> [Challenge] Copy each of the lines below word for word, without changing anything.

═══ Exercise inputs ═══

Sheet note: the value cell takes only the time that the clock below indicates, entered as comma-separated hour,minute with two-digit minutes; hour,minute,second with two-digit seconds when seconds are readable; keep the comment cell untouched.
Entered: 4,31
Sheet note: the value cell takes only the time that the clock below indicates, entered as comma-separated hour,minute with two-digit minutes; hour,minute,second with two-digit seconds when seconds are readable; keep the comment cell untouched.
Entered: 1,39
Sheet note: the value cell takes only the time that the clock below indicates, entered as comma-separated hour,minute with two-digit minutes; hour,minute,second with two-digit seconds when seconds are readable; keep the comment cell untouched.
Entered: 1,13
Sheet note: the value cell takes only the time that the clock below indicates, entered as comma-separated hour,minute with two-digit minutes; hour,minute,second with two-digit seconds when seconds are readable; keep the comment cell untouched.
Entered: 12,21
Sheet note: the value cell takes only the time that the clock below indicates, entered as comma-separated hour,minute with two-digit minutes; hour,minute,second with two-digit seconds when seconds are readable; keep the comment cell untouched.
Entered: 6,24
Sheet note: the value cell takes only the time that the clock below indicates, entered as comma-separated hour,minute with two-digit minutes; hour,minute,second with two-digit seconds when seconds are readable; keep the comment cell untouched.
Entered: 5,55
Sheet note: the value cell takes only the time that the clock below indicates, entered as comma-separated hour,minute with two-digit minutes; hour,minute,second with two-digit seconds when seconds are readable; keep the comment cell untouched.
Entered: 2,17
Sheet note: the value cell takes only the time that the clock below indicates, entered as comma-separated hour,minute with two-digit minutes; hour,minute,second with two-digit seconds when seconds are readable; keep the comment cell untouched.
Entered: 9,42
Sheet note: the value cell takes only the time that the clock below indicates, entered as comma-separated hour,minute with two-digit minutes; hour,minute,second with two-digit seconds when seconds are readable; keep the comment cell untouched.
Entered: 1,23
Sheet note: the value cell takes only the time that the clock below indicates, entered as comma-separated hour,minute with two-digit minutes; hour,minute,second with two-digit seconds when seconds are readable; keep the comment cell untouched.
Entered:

═══

> [Solution for this exercise]
Sheet note: the value cell takes only the time that the clock below indicates, entered as comma-separated hour,minute with two-digit minutes; hour,minute,second with two-digit seconds when seconds are readable; keep the comment cell untouched.
Entered: 4,31
Sheet note: the value cell takes only the time that the clock below indicates, entered as comma-separated hour,minute with two-digit minutes; hour,minute,second with two-digit seconds when seconds are readable; keep the comment cell untouched.
Entered: 1,39
Sheet note: the value cell takes only the time that the clock below indicates, entered as comma-separated hour,minute with two-digit minutes; hour,minute,second with two-digit seconds when seconds are readable; keep the comment cell untouched.
Entered: 1,13
Sheet note: the value cell takes only the time that the clock below indicates, entered as comma-separated hour,minute with two-digit minutes; hour,minute,second with two-digit seconds when seconds are readable; keep the comment cell untouched.
Entered: 12,21
Sheet note: the value cell takes only the time that the clock below indicates, entered as comma-separated hour,minute with two-digit minutes; hour,minute,second with two-digit seconds when seconds are readable; keep the comment cell untouched.
Entered: 6,24
Sheet note: the value cell takes only the time that the clock below indicates, entered as comma-separated hour,minute with two-digit minutes; hour,minute,second with two-digit seconds when seconds are readable; keep the comment cell untouched.
Entered: 5,55
Sheet note: the value cell takes only the time that the clock below indicates, entered as comma-separated hour,minute with two-digit minutes; hour,minute,second with two-digit seconds when seconds are readable; keep the comment cell untouched.
Entered: 2,17
Sheet note: the value cell takes only the time that the clock below indicates, entered as comma-separated hour,minute with two-digit minutes; hour,minute,second with two-digit seconds when seconds are readable; keep the comment cell untouched.
Entered: 9,42
Sheet note: the value cell takes only the time that the clock below indicates, entered as comma-separated hour,minute with two-digit minutes; hour,minute,second with two-digit seconds when seconds are readable; keep the comment cell untouched.
Entered: 1,23
Sheet note: the value cell takes only the time that the clock below indicates, entered as comma-separated hour,minute with two-digit minutes; hour,minute,second with two-digit seconds when seconds are readable; keep the comment cell untouched.
Entered:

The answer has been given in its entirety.